The operator concluded therefore that “because Eddie Howe had a modest online presence and much of his managerial career had been spent outside of the Premier League, it was unlikely that he would appeal strongly to under-18s.”
The second tweet, Ladbrokes acknowledged, was commercial in nature and should not have included imagery of the managers.
The brand has since “taken steps to ensure that content of that nature would be reviewed more thoroughly to ensure future ads would comply with the advertising rules,” it said.
The ASA upheld challenges against Ladbrokes on both counts.
“Managers of Premier League football teams were considered high risk” under UK advertising rules, it said, in terms of how likely they were to appeal to under-18s.

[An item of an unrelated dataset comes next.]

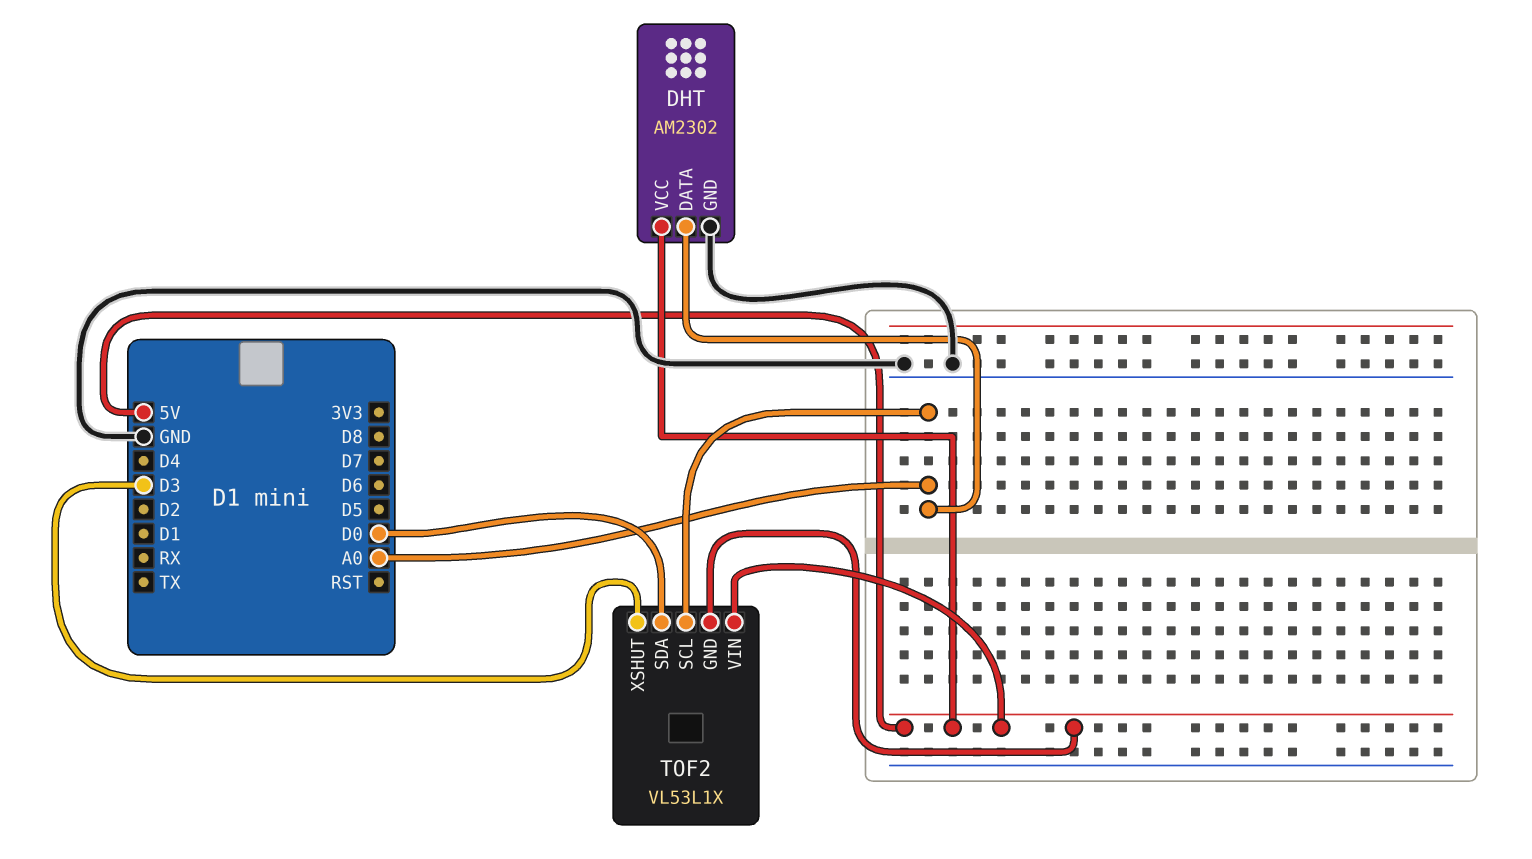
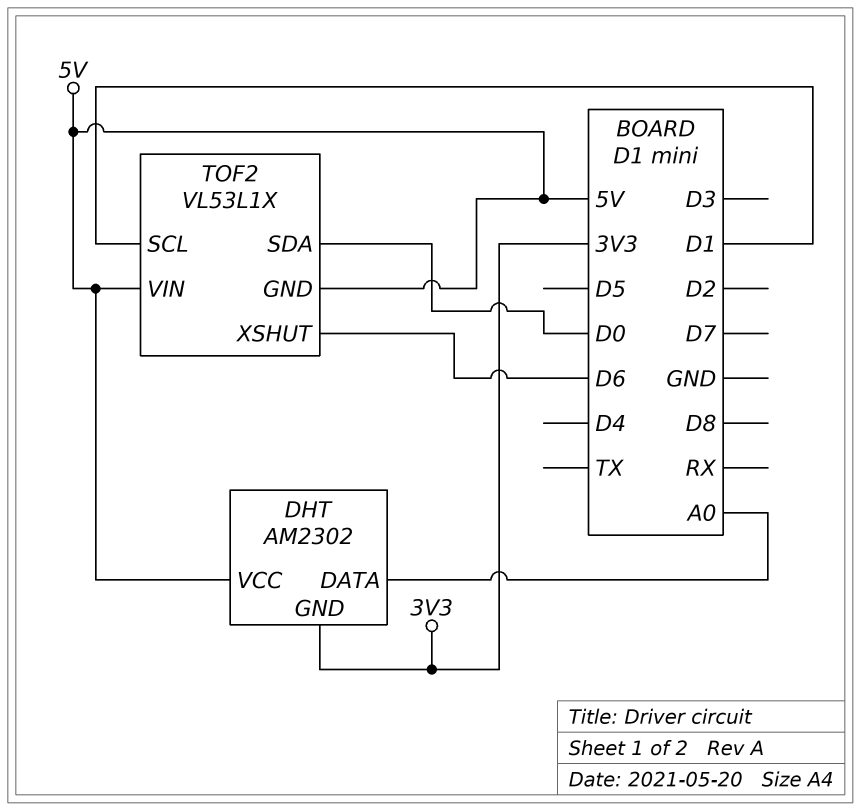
DHT pin GND: GND -> 3V3
TOF2 pin SCL: A0 -> D1
TOF2 pin XSHUT: D3 -> D6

It argued its point due to the popularity of football among young people, given it is “an activity in which a very significant proportion of under-18s participated directly on a frequent basis, and had a general interest in through following professional teams and players across a variety of media.”The managers featured in Ladbrokes’ ads were, at the time of publication, “all current Premier League managers and would be well known to those who followed football, and in particular fans of the clubs they managed, including children.
“We considered based on those factors, that all five managers were likely to be of strong appeal to under-18s,” the ASA added.
Even considering Eddie Howe’s extremely limited online presence – whereas social media popularity has been cited as a high-risk factor in previous ASA rulings – the assessment could not be overridden, the authority said.
The ruling comes just one week after the ASA banned another Ladbrokes ad, featuring boxer and social media influencer Jake Paul.
Despite boxing being considered an adult-oriented sport, the authority ruled that Paul’s large following among under-18s meant he was “of inherent strong appeal” to children, and should not be used in gambling ads.
In another boxing-related ruling made recently, the ASA dismissed a complaint about a bet365 ad featuring Chris Eubank Jr., who was not considered to be of strong appeal to under-18s.
The ASA also published an additional ruling today (12 July), against online bingo brand Lights Camera Bingo, which is owned and operated by Jumpman Gaming.
On the brand’s website, when customers left to open another tab in their browser, a message saying “Hey! Come Back!” appeared in the open tab, in the place of the website’s name and logo.
Lights Camera Bingo said “the intention and only purpose behind the message was to alert a customer that the website had not been closed.”
The ASA ruled, however, that the wording of the message could encourage harmful gambling behaviour or exploit the susceptibilities of vulnerable people.
“We considered that such messaging, in the context of an ad for an online bingo service, could have the effect of encouraging some people to continue gambling when they would otherwise have stopped,” the authority said.